─── EXCERPT TO READ
McQuilkin, Limón’s agent, found that sentiment particularly powerful when he first read the collection, in spring 2021. “I remember getting very excited about what role the book could play out there, in these times, that are in so many ways bleak,” he says. “Somehow, things feel a little less bleak when you’re reading Ada, because she finds the contours of what is real, and beautiful, even when things are not perfect or complete.”
In the end, the speaker of “Give Me This” allows herself that delight, becoming one, in a way, with the intruding rodent:
I watch the groundhog more closely and a sound escapes
me, a small spasm of joy I did not imagine
when I woke. She is a funny creature and earnest,
and she is doing what she can to survive.
The poem is “a little, tiny rebellion,” Limón explains. “It’s like, ‘I’m gonna watch this freakin’ groundhog and I’m not going to tell you my thoughts on suffering’—even though, of course, this book is full of joy and grief both, and life.”
──────
TASK LIST:
- 1) List each line of verse that the excerpt about Ada Limón's poetry quotes from "Give Me This."
- 2) Write the next paragraph of the excerpt about Ada Limón's poetry, picking up after its final sentence.
The entries come from a separate source, unrelated to the excerpt above.
─── INFORMATION SUPPLIED
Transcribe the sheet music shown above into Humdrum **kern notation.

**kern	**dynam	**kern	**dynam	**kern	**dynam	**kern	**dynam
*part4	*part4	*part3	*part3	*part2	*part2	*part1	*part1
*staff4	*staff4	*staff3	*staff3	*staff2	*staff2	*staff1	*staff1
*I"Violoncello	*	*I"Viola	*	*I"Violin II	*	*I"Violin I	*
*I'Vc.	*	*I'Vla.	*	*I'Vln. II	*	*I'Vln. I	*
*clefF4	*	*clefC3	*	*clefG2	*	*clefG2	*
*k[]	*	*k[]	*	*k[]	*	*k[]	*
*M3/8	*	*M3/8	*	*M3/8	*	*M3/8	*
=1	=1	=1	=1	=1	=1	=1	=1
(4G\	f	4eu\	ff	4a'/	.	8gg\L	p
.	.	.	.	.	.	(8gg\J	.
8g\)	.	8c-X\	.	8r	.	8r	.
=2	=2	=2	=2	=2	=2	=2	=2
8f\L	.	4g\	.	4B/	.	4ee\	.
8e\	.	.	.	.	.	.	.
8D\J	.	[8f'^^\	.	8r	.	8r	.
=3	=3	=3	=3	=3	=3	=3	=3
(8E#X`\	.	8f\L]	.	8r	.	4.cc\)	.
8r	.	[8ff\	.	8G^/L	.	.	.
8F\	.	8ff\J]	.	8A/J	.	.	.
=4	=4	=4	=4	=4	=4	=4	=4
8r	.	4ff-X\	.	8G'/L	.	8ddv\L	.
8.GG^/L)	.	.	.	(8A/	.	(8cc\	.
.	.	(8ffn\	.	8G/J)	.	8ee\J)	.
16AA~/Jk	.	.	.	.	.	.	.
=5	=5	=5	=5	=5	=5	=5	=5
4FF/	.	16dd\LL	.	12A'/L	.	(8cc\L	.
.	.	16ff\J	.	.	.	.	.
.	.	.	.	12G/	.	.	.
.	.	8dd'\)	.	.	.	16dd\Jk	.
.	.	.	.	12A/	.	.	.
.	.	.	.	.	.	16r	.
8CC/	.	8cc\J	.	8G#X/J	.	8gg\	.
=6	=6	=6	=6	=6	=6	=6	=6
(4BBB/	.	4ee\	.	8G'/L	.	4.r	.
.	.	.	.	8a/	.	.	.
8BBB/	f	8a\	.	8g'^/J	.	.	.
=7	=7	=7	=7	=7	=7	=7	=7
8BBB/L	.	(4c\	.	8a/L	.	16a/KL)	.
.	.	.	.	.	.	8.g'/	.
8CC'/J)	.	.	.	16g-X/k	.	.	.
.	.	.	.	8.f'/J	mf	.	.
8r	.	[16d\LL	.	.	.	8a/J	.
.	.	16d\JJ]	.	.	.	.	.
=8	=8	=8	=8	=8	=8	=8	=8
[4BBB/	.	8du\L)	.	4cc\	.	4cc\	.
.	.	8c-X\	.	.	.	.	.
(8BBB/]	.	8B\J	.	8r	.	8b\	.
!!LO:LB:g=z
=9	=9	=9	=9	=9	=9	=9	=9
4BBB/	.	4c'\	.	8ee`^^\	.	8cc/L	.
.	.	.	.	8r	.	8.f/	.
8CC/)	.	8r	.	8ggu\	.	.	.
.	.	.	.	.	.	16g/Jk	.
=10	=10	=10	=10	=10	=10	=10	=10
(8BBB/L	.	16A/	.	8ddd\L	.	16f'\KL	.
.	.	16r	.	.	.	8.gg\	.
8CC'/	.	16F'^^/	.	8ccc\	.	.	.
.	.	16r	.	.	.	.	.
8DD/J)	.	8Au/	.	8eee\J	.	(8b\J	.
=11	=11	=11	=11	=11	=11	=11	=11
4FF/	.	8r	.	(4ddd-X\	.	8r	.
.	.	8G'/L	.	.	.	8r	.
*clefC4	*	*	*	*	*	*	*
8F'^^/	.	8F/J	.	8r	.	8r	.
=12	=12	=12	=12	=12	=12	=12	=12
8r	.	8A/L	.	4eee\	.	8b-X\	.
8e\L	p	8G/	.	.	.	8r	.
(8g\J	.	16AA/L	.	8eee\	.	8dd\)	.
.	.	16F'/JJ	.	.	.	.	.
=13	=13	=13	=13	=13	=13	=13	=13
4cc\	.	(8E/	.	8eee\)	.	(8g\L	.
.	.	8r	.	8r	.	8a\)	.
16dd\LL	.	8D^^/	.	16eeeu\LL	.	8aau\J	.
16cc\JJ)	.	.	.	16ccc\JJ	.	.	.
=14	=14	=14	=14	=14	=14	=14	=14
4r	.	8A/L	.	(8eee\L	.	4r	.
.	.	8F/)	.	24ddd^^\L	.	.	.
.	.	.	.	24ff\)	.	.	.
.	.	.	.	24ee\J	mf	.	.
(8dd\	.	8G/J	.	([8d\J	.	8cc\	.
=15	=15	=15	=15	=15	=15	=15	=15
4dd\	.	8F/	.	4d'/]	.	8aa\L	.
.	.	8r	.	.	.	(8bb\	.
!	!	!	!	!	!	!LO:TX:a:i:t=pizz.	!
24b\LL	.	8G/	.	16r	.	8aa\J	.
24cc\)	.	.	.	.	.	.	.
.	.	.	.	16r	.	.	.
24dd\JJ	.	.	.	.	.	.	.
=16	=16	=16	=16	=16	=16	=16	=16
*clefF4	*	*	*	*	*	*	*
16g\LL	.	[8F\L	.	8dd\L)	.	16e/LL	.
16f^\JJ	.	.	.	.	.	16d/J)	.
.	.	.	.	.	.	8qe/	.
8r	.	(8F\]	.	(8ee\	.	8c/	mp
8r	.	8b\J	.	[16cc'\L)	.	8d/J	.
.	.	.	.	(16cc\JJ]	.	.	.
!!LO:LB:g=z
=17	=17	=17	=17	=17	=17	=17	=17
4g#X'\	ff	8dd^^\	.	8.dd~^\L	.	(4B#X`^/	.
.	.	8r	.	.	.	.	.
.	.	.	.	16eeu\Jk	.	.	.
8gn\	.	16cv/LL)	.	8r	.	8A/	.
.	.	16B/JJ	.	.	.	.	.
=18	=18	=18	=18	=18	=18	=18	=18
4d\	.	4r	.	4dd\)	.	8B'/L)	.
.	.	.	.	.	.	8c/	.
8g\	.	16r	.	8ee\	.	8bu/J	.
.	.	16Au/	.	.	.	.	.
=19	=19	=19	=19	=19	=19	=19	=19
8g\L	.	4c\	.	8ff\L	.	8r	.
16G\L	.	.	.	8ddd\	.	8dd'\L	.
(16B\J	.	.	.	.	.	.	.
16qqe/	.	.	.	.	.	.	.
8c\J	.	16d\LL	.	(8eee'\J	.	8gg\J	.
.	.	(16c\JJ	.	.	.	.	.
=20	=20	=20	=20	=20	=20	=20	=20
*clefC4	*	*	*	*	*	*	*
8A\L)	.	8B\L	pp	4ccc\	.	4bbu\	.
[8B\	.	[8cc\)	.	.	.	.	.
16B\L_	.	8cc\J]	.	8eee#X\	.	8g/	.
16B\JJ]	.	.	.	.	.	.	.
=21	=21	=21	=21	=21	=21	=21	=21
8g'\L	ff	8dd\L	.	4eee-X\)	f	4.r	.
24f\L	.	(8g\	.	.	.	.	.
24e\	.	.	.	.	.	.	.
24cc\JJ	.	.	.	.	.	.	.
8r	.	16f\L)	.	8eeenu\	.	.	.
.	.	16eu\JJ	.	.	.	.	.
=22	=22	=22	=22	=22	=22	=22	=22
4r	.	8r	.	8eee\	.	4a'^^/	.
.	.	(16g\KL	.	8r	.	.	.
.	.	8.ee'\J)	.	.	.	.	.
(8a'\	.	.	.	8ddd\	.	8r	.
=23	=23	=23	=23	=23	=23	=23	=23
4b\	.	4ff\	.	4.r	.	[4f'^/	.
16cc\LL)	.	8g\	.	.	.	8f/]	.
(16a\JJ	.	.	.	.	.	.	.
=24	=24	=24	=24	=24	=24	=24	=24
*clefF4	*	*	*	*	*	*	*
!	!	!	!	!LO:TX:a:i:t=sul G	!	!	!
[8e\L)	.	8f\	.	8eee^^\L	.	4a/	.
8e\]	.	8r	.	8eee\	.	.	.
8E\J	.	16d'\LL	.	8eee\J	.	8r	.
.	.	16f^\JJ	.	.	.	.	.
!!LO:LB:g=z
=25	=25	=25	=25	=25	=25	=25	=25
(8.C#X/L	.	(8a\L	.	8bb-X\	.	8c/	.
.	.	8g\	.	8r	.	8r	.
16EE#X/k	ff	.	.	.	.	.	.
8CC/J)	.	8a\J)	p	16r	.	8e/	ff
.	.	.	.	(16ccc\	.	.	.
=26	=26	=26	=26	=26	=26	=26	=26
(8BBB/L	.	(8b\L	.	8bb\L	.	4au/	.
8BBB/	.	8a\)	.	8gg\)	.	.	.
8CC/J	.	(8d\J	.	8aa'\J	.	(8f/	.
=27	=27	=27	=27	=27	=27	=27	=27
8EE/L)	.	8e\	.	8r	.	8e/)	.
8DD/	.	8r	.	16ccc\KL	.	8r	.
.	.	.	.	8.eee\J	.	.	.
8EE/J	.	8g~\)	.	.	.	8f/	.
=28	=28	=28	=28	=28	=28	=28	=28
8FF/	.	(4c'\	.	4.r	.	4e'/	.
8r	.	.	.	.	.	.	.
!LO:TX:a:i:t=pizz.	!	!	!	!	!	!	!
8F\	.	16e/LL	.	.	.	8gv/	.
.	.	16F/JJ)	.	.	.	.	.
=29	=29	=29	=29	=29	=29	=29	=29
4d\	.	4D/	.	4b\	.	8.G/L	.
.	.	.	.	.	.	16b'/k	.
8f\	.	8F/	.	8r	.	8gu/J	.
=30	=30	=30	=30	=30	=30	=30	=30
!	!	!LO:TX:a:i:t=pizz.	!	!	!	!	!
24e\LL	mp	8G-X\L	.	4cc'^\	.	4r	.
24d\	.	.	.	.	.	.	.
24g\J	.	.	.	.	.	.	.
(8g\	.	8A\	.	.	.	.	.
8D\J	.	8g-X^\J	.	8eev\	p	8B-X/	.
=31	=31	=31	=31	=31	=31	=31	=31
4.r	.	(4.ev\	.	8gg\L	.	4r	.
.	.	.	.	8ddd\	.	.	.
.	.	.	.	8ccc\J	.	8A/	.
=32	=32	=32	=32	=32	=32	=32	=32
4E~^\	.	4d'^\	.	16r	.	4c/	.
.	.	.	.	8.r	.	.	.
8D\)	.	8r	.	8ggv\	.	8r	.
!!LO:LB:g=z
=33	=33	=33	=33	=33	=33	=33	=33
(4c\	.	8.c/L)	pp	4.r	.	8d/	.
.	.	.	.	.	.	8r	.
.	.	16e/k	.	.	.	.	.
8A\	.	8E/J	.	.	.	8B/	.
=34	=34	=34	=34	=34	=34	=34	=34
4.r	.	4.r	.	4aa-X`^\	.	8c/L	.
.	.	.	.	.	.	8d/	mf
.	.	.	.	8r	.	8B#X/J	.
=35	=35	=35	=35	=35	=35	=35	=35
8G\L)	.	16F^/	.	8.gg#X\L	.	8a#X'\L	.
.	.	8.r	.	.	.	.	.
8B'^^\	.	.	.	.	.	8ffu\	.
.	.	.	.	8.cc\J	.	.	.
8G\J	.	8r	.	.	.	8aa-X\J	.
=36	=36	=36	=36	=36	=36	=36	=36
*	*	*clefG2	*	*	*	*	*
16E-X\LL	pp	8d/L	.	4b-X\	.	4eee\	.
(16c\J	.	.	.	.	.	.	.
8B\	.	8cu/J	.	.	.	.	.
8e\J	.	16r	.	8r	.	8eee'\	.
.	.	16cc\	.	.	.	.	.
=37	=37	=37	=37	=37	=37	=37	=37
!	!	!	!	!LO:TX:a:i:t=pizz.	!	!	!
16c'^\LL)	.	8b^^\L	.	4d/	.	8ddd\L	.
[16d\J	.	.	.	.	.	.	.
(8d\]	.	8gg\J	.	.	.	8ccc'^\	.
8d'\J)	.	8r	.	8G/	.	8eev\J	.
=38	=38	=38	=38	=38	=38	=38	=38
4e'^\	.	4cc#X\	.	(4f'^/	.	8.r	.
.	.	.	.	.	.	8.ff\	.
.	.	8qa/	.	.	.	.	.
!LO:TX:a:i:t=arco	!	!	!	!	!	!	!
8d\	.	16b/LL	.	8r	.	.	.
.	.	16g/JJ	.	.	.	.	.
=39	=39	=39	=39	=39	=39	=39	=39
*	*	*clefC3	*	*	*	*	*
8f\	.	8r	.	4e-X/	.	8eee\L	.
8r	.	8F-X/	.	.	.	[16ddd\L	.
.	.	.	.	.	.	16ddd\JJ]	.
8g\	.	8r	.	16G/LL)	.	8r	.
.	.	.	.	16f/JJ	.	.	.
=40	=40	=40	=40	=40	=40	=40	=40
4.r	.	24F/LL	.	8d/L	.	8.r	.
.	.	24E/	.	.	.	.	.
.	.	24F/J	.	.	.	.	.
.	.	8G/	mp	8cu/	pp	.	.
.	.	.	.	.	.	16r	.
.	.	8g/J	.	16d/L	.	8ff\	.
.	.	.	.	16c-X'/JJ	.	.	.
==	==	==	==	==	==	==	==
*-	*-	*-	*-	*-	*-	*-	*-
──────
RESULTS IN ORDER:
- 1)
- I watch the groundhog more closely and a sound escapes
- me, a small spasm of joy I did not imagine
- when I woke. She is a funny creature and earnest,
- and she is doing what she can to survive.

- 2)
It is a rebellion, too, against lyric poetry’s more lachrymose tendencies, which Limón admits are easy to lean into. “I always tell my students that one of the hardest poems to write is a happy poem,” she says. “Try to write a contented poem and see what happens. It’s really, really hard! But what is it to represent life as a whole thing, as opposed to an easy or fixed narrative?”
The book’s rebellions are multifold. Another is in its poems of family. “I remember sitting with some older poets in the summer of 2001, and they were telling me that I couldn’t write all these family poems—that I couldn’t have grandmother poems, and I couldn’t have grandfather poems, and brother poems,” Limón says. “ ‘It’s too juvenile,’ they said. ‘It’s too tender.’ So I denied myself that, because I was told that that wasn’t what you were supposed to do. But so much of who I am, as a person, is in honor and in service of my relationships. And with this book, I was like, You know what? I’m 45, and I get to write whatever poems I want. And what I want to write are poems that say the word grandmother 1,000 times.”
Here, they practically do. One section of the book’s title poem concludes: “...my grandmother,/ (yes, I said it, grandmother, grandmother) leans to me and says,/ ‘Now teach me poetry.’ ”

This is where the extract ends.